EXTRACT PROVIDED:
The Clearwire head told Unstrung at the CTIA Wireless IT & Entertainment confab that he was expecting devices using the open-source operating system to be launched onto the Clearwire network in the coming years. Wolff just didn't know exactly when that would be. (See CTIA: Clearwire Talks Android & More.)
ThinkPanmure analyst Neeraj Singhania writes in a new research note that launches should be expected sometime next year:
We believe Clearwire will benefit greatly from strong acceptance of Android platforms. Directly, we understand that Clearwire is working with several manufacturers and application developers on Android-based products for its network, likely for 2009 launch. We believe that there are likely several efforts under way that are beyond Clearwire's purview that will be launched on their network, given its open nature.
Google unveiled the first Android phone, the High Tech Computer Corp. (HTC) (Taiwan: 2498) G1, yesterday in New York City. The $179 smartphone will be offered for sale through T-Mobile US Inc. on Oct. 22. (See Slideshow: Switching On Android.)
The possible 2009 launch-date raises an intriguing question, however: Exactly what type of devices could vendors offer over the Clearwire WiMax networks? They may not be mobile phones in the traditional sense.
This is because Wolff said earlier this month that he is not expecting to deploy mobile voice-over-IP on the "new" Clearwire network until 2010. "I don't think you'll see us offer mobile VOIP before 2010, largely driven by the footprint we have," he told Unstrung.

REQUIRED WORK: Write the next part of the article on Clearwire's plans for Android devices, starting right after its last sentence.

EXCERPTED RECORDS:

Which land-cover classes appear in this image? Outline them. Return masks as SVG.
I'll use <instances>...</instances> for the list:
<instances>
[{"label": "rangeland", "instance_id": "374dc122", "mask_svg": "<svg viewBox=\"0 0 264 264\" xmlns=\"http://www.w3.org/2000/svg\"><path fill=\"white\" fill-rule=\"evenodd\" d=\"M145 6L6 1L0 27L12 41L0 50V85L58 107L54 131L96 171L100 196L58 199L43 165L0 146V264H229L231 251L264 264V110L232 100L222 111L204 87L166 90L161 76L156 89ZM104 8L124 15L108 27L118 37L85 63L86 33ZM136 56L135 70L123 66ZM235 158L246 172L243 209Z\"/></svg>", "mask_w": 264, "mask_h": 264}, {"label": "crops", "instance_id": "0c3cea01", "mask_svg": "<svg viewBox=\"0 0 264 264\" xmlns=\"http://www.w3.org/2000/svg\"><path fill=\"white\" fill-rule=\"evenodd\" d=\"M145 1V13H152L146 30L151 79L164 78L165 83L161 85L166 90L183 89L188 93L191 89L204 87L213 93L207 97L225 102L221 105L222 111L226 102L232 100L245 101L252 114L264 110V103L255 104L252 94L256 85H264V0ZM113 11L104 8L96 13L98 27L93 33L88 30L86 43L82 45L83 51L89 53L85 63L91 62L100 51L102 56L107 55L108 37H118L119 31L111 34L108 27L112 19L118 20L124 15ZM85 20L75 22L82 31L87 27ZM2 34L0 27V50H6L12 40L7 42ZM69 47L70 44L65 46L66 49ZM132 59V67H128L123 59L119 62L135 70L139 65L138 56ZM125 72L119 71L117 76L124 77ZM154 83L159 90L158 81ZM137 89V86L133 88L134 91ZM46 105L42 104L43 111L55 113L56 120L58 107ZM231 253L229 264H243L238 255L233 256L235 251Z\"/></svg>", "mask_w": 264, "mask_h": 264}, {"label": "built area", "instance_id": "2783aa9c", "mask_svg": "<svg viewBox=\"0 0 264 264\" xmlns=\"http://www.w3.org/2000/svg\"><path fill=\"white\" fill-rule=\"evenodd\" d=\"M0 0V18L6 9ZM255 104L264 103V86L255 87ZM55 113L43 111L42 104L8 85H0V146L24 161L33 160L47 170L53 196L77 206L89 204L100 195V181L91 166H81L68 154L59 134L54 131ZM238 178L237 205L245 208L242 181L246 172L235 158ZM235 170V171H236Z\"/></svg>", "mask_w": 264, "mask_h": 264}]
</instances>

ANSWER SPACE:
ThinkPanmure is now expecting Clearwire partner Sprint Corp. (NYSE: S) to launch its first mobile WiMax market in Baltimore on Oct. 8.
"The biggest concern from the developer perspective is the size of the near-term WiMax network, which will be steadily addressed by the Sprint Xohm-Clearwire merger, and the rapid fire launches of Baltimore, Chicago, Washington, Portland, Atlanta, Grand Rapids, Las Vegas, Boston, Dallas, and Philadelphia, plus the 2009 conversion of Clearwire's current Expedience [pre-WiMax] markets covering 16.6M US PoPs," writes Singhania.
Android development partner PacketVideo Corp. has already been clear, however, that the platform should be thought of as more than just a handset or two. Joel Espelien, PacketVideo's vice president of strategy, told Unstrung last week that four out of the world's top five phone OEMs are working on Android devices and that a number of different types of devices could be expected -- from smartphones to dedicated photo and video gadgets.